### Page images and their extracted text
++++++++
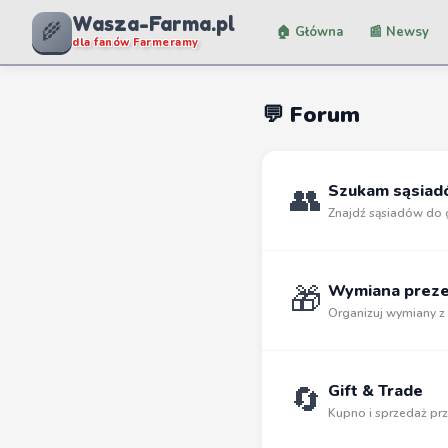
Wasza-Farma.pl
🌾
🏠 Główna
📰 Newsy
dla fanów Farmeramy
💬 Forum
👥
Szukam sąsia
Znajdź sąsiadów do 
🎁
Wymiana prez
Organizuj wymiany z
🔄
Gift & Trade
Kupno i sprzedaż p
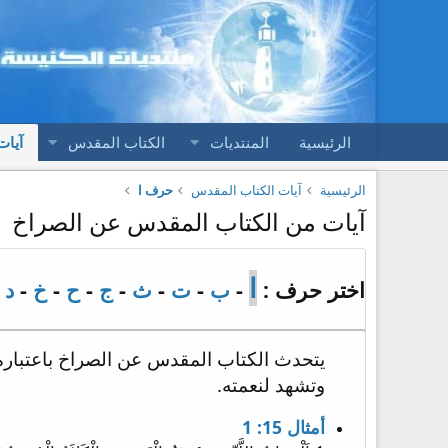
الرئيسية
المنتديات
الكتاب المقدس
آيات
الرئيسية
آيات الكتاب المقدس
حرف ا
آيات من الكتاب المقدس عن الصراخ
ا
اختر حرف :
-
ب
-
ت
-
ث
-
ج
-
ح
-
خ
-
د
-
يتحدث الكتاب المقدس عن الصراخ باعتباره طر
وتشهد لنعمته.
أمثال 15: 1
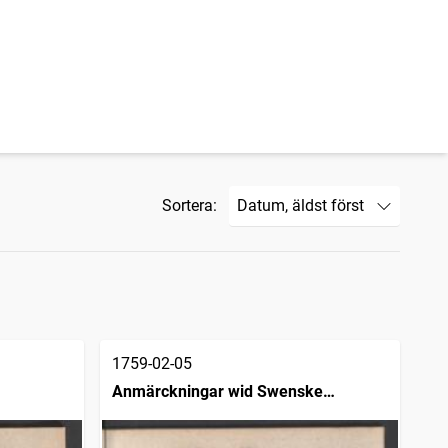
Sortera:
1759-02-05
Anmärckningar wid Swenske
posttidningarne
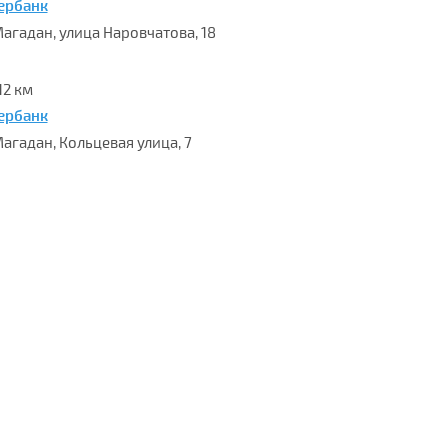
ербанк
 Магадан, улица Наровчатова, 18
12 км
ербанк
Магадан, Кольцевая улица, 7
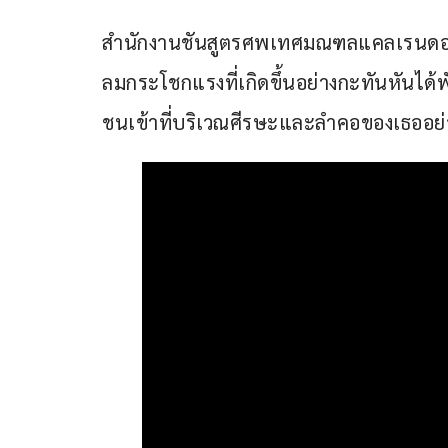
สำนักงานชันสูตรศพเทศมณฑลแคลเรนดอนเปิด
ลมกระโชกแรงที่เกิดขึ้นอย่างกะทันหันได้
ชนเข้าที่บริเวณศีรษะและลำคอของเธออย่างจ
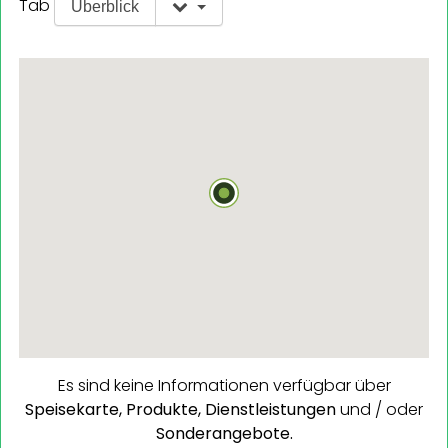
Tab
Überblick
Es sind keine Informationen verfügbar über
Speisekarte,
Produkte,
Dienstleistungen
und / oder
Sonderangebote.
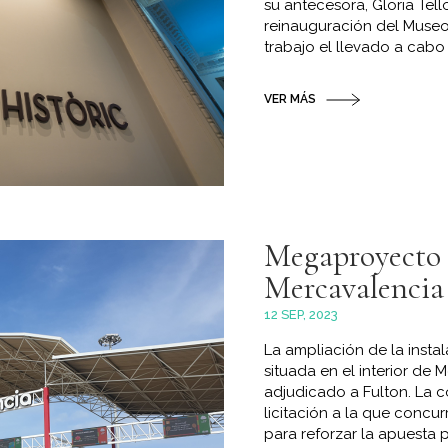
su antecesora, Gloria Tell
reinauguración del Museo
trabajo el llevado a cabo 
VER MÁS
Megaproyecto 
Mercavalencia
12 SEP, 2023
La ampliación de la inst
situada en el interior de 
adjudicado a Fulton. La
licitación a la que concu
para reforzar la apuesta po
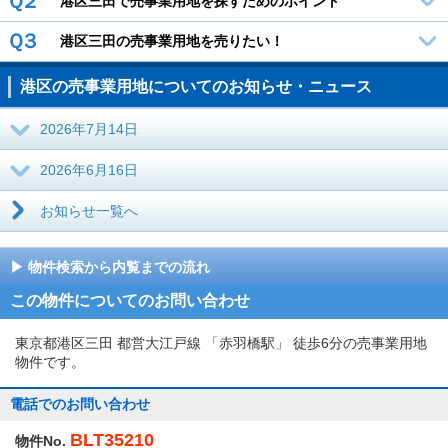
Ｑ２
港区三田で売事業用地を探すためのポイント
Ｑ３
港区三田の売事業用地を売りたい！
港区の売事業用地についてのお知らせ・ニュース
2026年7月14日
2026年6月16日
お知らせ一覧へ
物件検索から内覧までの流れ
この物件についてのお問い合わせ
東京都港区三田 都営大江戸線 「赤羽橋駅」 徒歩6分の売事業用地
物件です。
電話でのお問い合わせ
BLT35210
物件No.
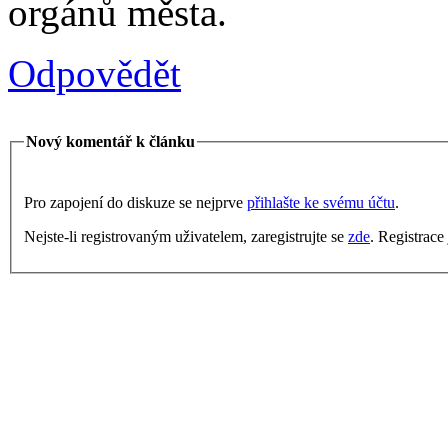
orgánů města.
Odpovědět
Nový komentář k článku
Pro zapojení do diskuze se nejprve
přihlašte ke svému účtu
.
Nejste-li registrovaným uživatelem, zaregistrujte se
zde
. Registrace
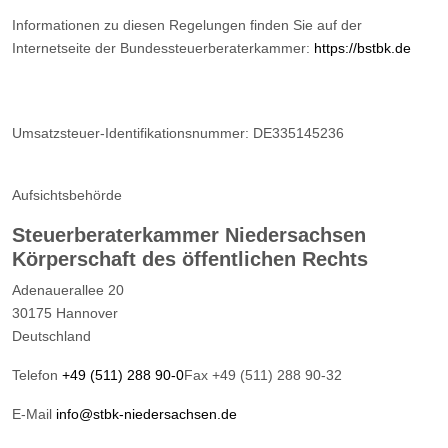
Informationen zu diesen Regelungen finden Sie auf der
Internetseite der Bundessteuerberaterkammer:
https://bstbk.de
Umsatzsteuer-Identifikationsnummer: DE335145236
Aufsichtsbehörde
Steuerberaterkammer Niedersachsen
Körperschaft des öffentlichen Rechts
Adenauerallee 20
30175 Hannover
Deutschland
Telefon
+49 (511) 288 90-0
Fax +49 (511) 288 90-32
E-Mail
info@stbk-niedersachsen.de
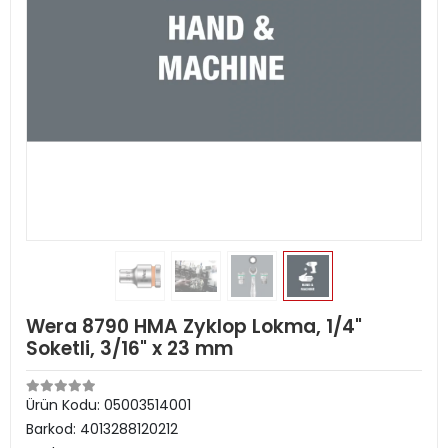
Wera 8790 HMA Zyklop Lokma, 1/4"
Soketli, 3/16" x 23 mm
Ürün Kodu:
05003514001
Barkod:
4013288120212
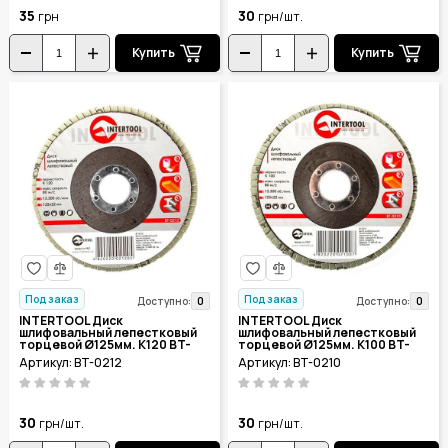
35
30
грн
грн/шт.
Купить
Купить
Под заказ
Под заказ
0
0
Доступно:
Доступно:
INTERTOOL Диск
INTERTOOL Диск
шлифовальный лепестковый
шлифовальный лепестковый
торцевой Ø125мм. К120 BT-
торцевой Ø125мм. К100 BT-
0212
0210
Артикул: BT-0212
Артикул: BT-0210
30
30
грн/шт.
грн/шт.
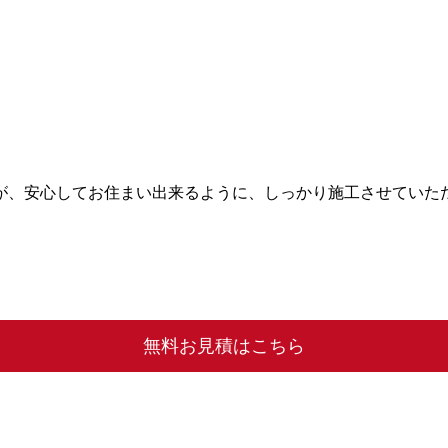
が、安心してお住まい出来るように、しっかり施工させていただ
無料お見積はこちら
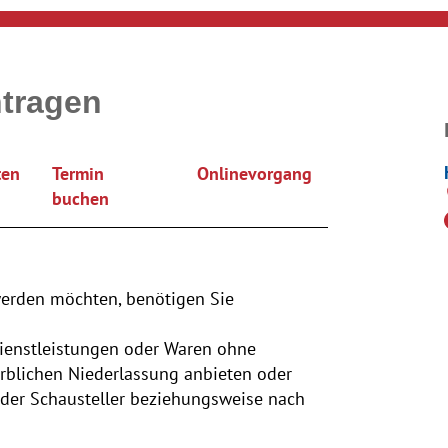
tragen
ten
Termin
Onlinevorgang
buchen
werden möchten, benötigen Sie
Dienstleistungen oder Waren ohne
rblichen Niederlassung anbieten oder
 oder Schausteller beziehungsweise nach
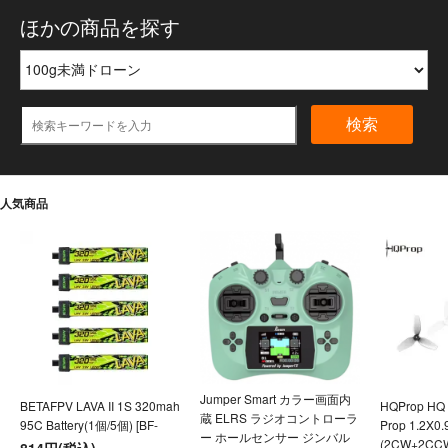
ほかの商品を探す
検索
人気商品
Jumper Smart カラー画面内
BETAFPV LAVA II 1S 320mah
HQProp HQ U
蔵 ELRS ラジオコントローラ
95C Battery(1個/5個) [BF-
Prop 1.2X0
ー ホールセンサー ジンバル
(2CW+2CC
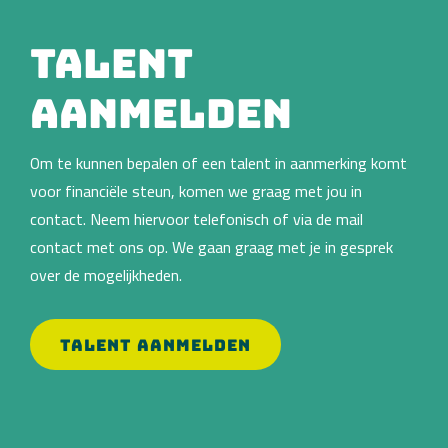
Talent
aanmelden
Om te kunnen bepalen of een talent in aanmerking komt
voor financiële steun, komen we graag met jou in
contact. Neem hiervoor telefonisch of via de mail
contact met ons op. We gaan graag met je in gesprek
over de mogelijkheden.
TALENT AANMELDEN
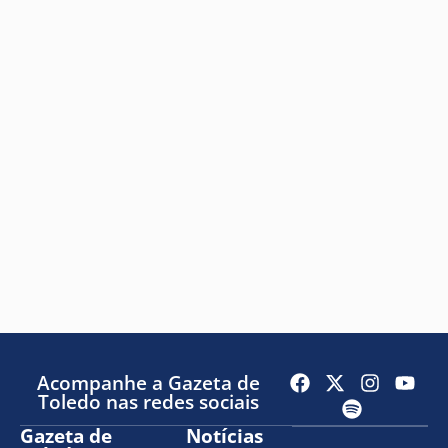
Acompanhe a Gazeta de
Toledo nas redes sociais
Gazeta de
Notícias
++++++++
### EXERCISE BRIEF
Give every line of the listing above as a JSON list of strings, one string per line, skipping blank lines and leaving out the pictures.

### YOUR RESPONSE
[
  "Wasza-Farma.pl",
  "🌾",
  "🏠 Główna",
  "📰 Newsy",
  "dla fanów Farmeramy",
  "💬 Forum",
  "👥",
  "Szukam sąsia",
  "Znajdź sąsiadów do ",
  "🎁",
  "Wymiana prez",
  "Organizuj wymiany z",
  "🔄",
  "Gift & Trade",
  "Kupno i sprzedaż p",
  "الرئيسية",
  "المنتديات",
  "الكتاب المقدس",
  "آيات",
  "الرئيسية",
  "آيات الكتاب المقدس",
  "حرف ا",
  "آيات من الكتاب المقدس عن الصراخ",
  "ا",
  "اختر حرف :",
  "-",
  "ب",
  "-",
  "ت",
  "-",
  "ث",
  "-",
  "ج",
  "-",
  "ح",
  "-",
  "خ",
  "-",
  "د",
  "-",
  "يتحدث الكتاب المقدس عن الصراخ باعتباره طر",
  "وتشهد لنعمته.",
  "أمثال 15: 1",
  "Sortera:",
  "1759-02-05",
  "Anmärckningar wid Swenske",
  "posttidningarne",
  "ербанк",
  " Магадан, улица Наровчатова, 18",
  "12 км",
  "ербанк",
  "Магадан, Кольцевая улица, 7",
  "สำนักงานชันสูตรศพเทศมณฑลแคลเรนดอนเปิด",
  "ลมกระโชกแรงที่เกิดขึ้นอย่างกะทันหันได้",
  "ชนเข้าที่บริเวณศีรษะและลำคอของเธออย่างจ",
  "Tab",
  "Überblick",
  "Es sind keine Informationen verfügbar über",
  "Speisekarte,",
  "Produkte,",
  "Dienstleistungen",
  "und / oder",
  "Sonderangebote.",
  "su antecesora, Gloria Tell",
  "reinauguración del Museo",
  "trabajo el llevado a cabo ",
  "VER MÁS",
  "Megaproyecto ",
  "Mercavalencia",
  "12 SEP, 2023",
  "La ampliación de la inst",
  "situada en el interior de ",
  "adjudicado a Fulton. La",
  "licitación a la que concu",
  "para reforzar la apuesta po",
  "Ｑ２",
  "港区三田で売事業用地を探すためのポイント",
  "Ｑ３",
  "港区三田の売事業用地を売りたい！",
  "港区の売事業用地についてのお知らせ・ニュース",
  "2026年7月14日",
  "2026年6月16日",
  "お知らせ一覧へ",
  "物件検索から内覧までの流れ",
  "この物件についてのお問い合わせ",
  "東京都港区三田 都営大江戸線 「赤羽橋駅」 徒歩6分の売事業用地",
  "物件です。",
  "電話でのお問い合わせ",
  "BLT35210",
  "物件No.",
  "orgánů města.",
  "Odpovědět",
  "Nový komentář k článku",
  "Pro zapojení do diskuze se nejprve",
  "přihlašte ke svému účtu",
  ".",
  "Nejste-li registrovaným uživatelem, zaregistrujte se",
  "zde",
  ". Registrace",
  "Informationen zu diesen Regelungen finden Sie auf der",
  "Internetseite der Bundessteuerberaterkammer:",
  "https://bstbk.de",
  "Umsatzsteuer-Identifikationsnummer: DE335145236",
  "Aufsichtsbehörde",
  "Steuerberaterkammer Niedersachsen",
  "Körperschaft des öffentlichen Rechts",
  "Adenauerallee 20",
  "30175 Hannover",
  "Deutschland",
  "Telefon",
  "+49 (511) 288 90-0",
  "Fax +49 (511) 288 90-32",
  "E-Mail",
  "info@stbk-niedersachsen.de",
  "Wera 8790 HMA Zyklop Lokma, 1/4\"",
  "Soketli, 3/16\" x 23 mm",
  "Ürün Kodu:",
  "05003514001",
  "Barkod:",
  "4013288120212",
  "35",
  "30",
  "грн",
  "грн/шт.",
  "Купить",
  "Купить",
  "Под заказ",
  "Под заказ",
  "0",
  "0",
  "Доступно:",
  "Доступно:",
  "INTERTOOL Диск",
  "INTERTOOL Диск",
  "шлифовальный лепестковый",
  "шлифовальный лепестковый",
  "торцевой Ø125мм. К120 BT-",
  "торцевой Ø125мм. К100 BT-",
  "0212",
  "0210",
  "Артикул: BT-0212",
  "Артикул: BT-0210",
  "30",
  "30",
  "грн/шт.",
  "грн/шт.",
  "が、安心してお住まい出来るように、しっかり施工させていただ",
  "無料お見積はこちら",
  "tragen",
  "ten",
  "Termin",
  "Onlinevorgang",
  "buchen",
  "werden möchten, benötigen Sie",
  "Dienstleistungen oder Waren ohne",
  "rblichen Niederlassung anbieten oder",
  " oder Schausteller beziehungsweise nach",
  "ほかの商品を探す",
  "検索",
  "人気商品",
  "Jumper Smart カラー画面内",
  "BETAFPV LAVA II 1S 320mah",
  "HQProp HQ U",
  "蔵 ELRS ラジオコントローラ",
  "95C Battery(1個/5個) [BF-",
  "Prop 1.2X0",
  "ー ホールセンサー ジンバル",
  "(2CW+2CC",
  "Talent",
  "aanmelden",
  "Om te kunnen bepalen of een talent in aanmerking komt",
  "voor financiële steun, komen we graag met jou in",
  "contact. Neem hiervoor telefonisch of via de mail",
  "contact met ons op. We gaan graag met je in gesprek",
  "over de mogelijkheden.",
  "TALENT AANMELDEN",
  "Acompanhe a Gazeta de",
  "Toledo nas redes sociais",
  "Gazeta de",
  "Notícias"
]